→ **What you have to do**: Locate the word "Message" in the data below, then copy every line that holds it.

→ **Material to process**:

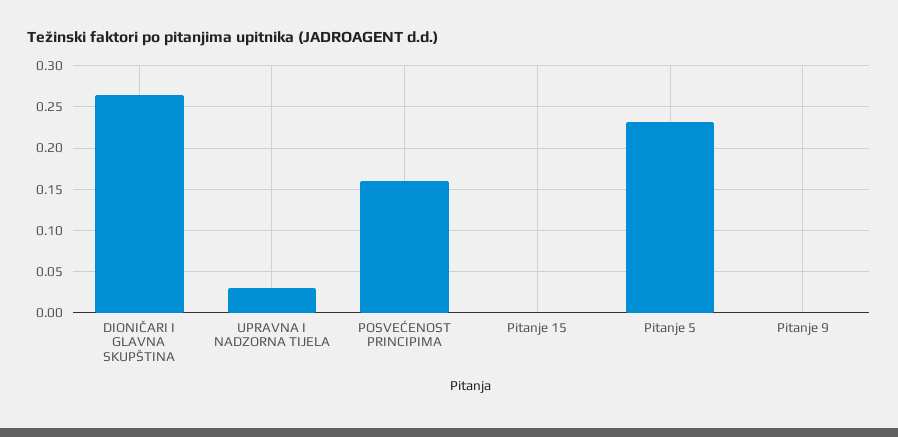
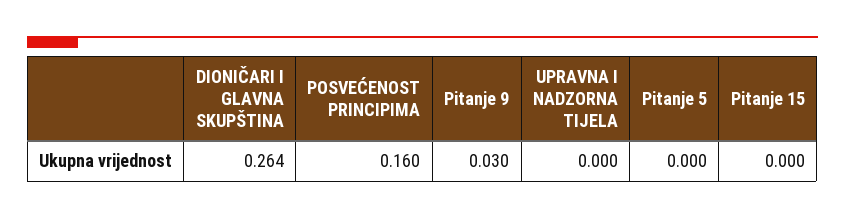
UPRAVNA I NADZORNA TIJELA: 0.03 -> 0
Pitanje 5: 0.23 -> 0
Pitanje 9: 0 -> 0.03

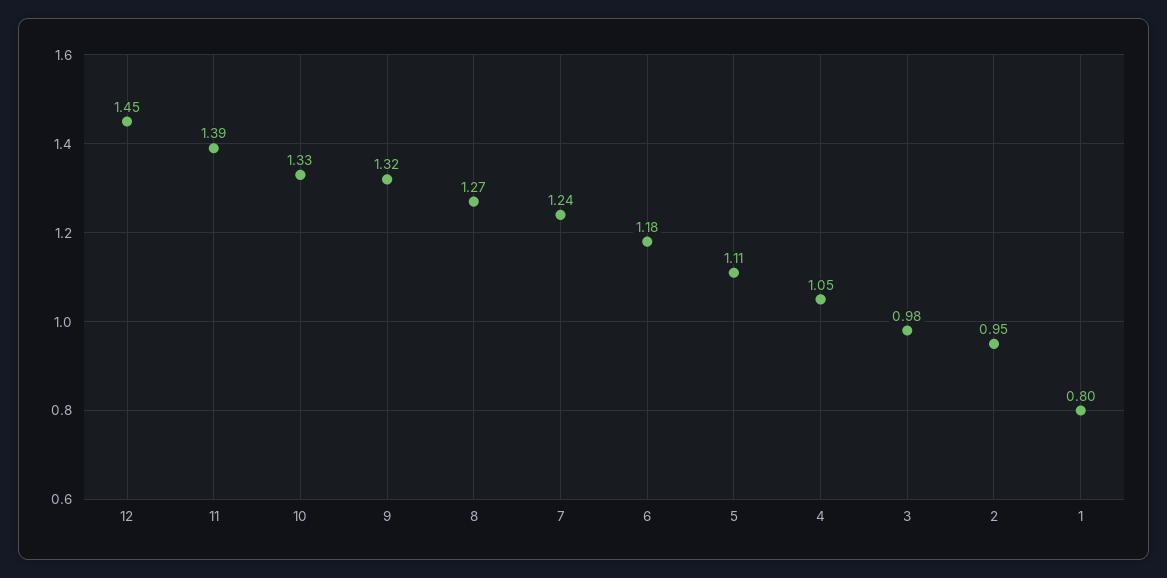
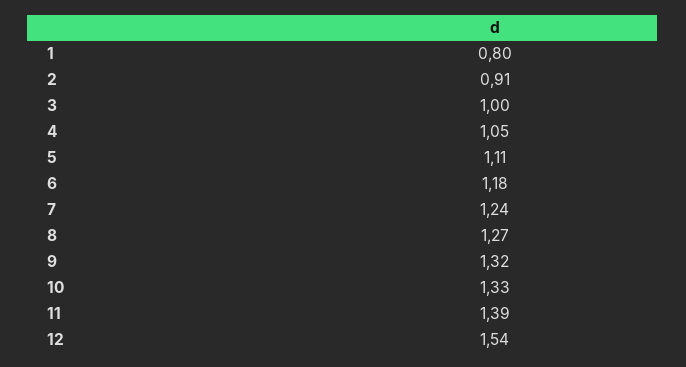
12: 1.45 -> 1.54
3: 0.98 -> 1
2: 0.95 -> 0.91

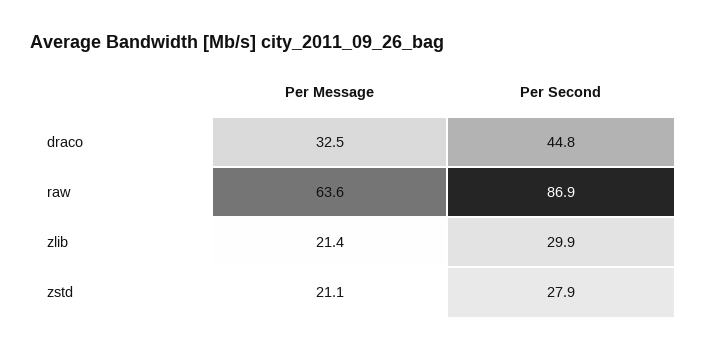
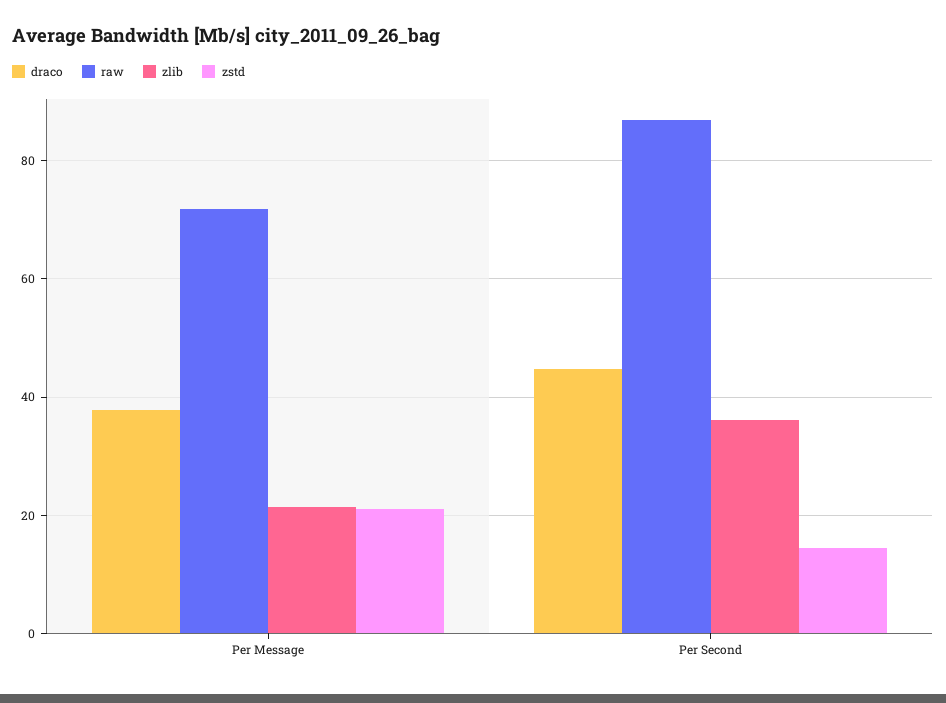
draco, Per Message: 32.5 -> 38
raw, Per Message: 63.6 -> 72
zlib, Per Second: 29.9 -> 36
zstd, Per Second: 27.9 -> 14

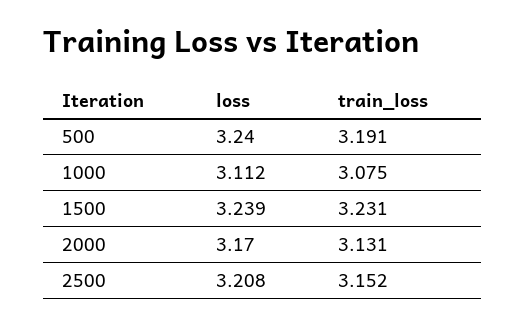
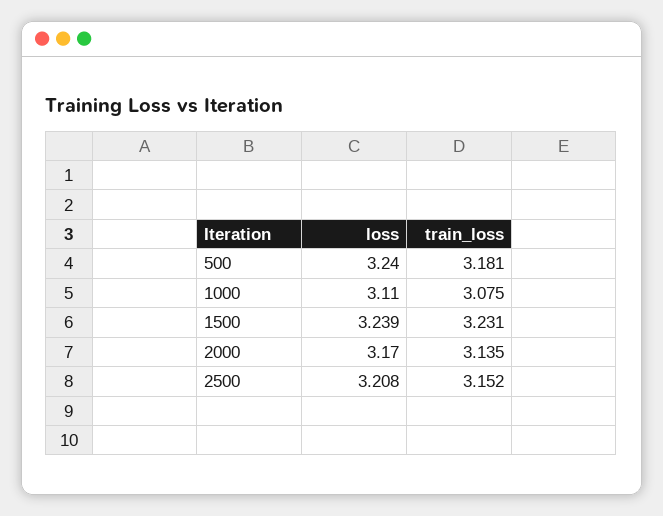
train_loss, 500: 3.191 -> 3.181
loss, 1000: 3.112 -> 3.11
train_loss, 2000: 3.131 -> 3.135

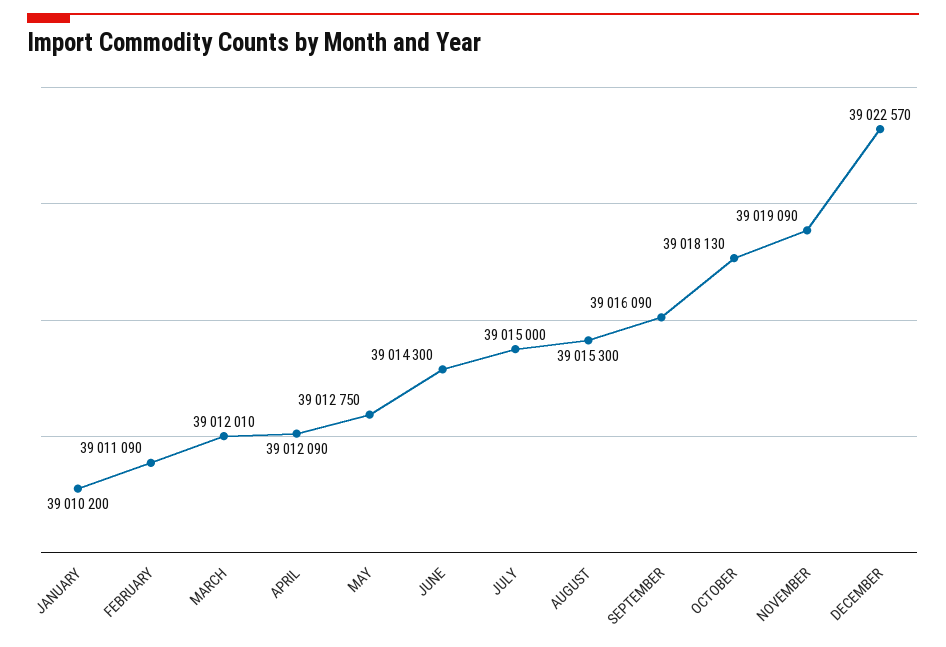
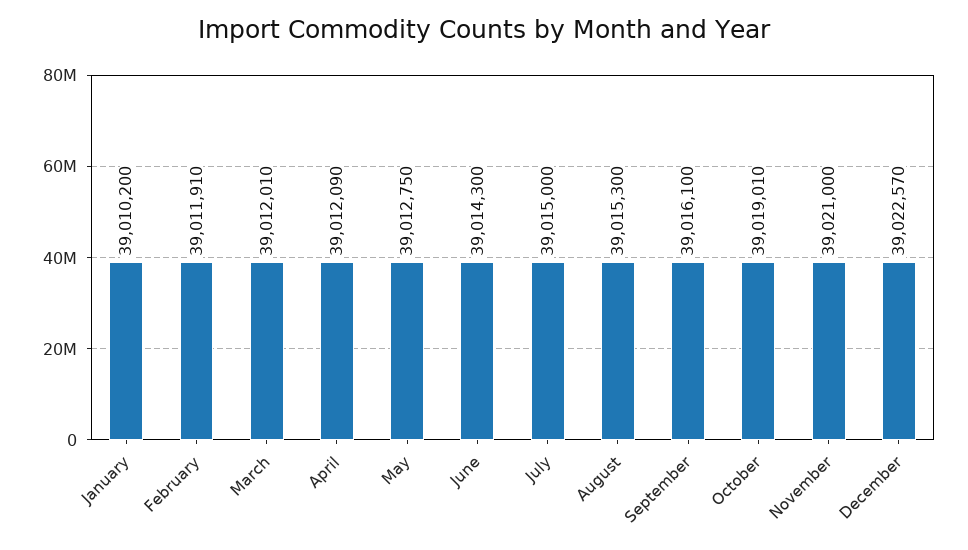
FEBRUARY: 39011090 -> 39011910
SEPTEMBER: 39016090 -> 39016100
OCTOBER: 39018130 -> 39019010
NOVEMBER: 39019090 -> 39021000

→ **Solution to the exercise**:
draco, Per Message: 32.5 -> 38
raw, Per Message: 63.6 -> 72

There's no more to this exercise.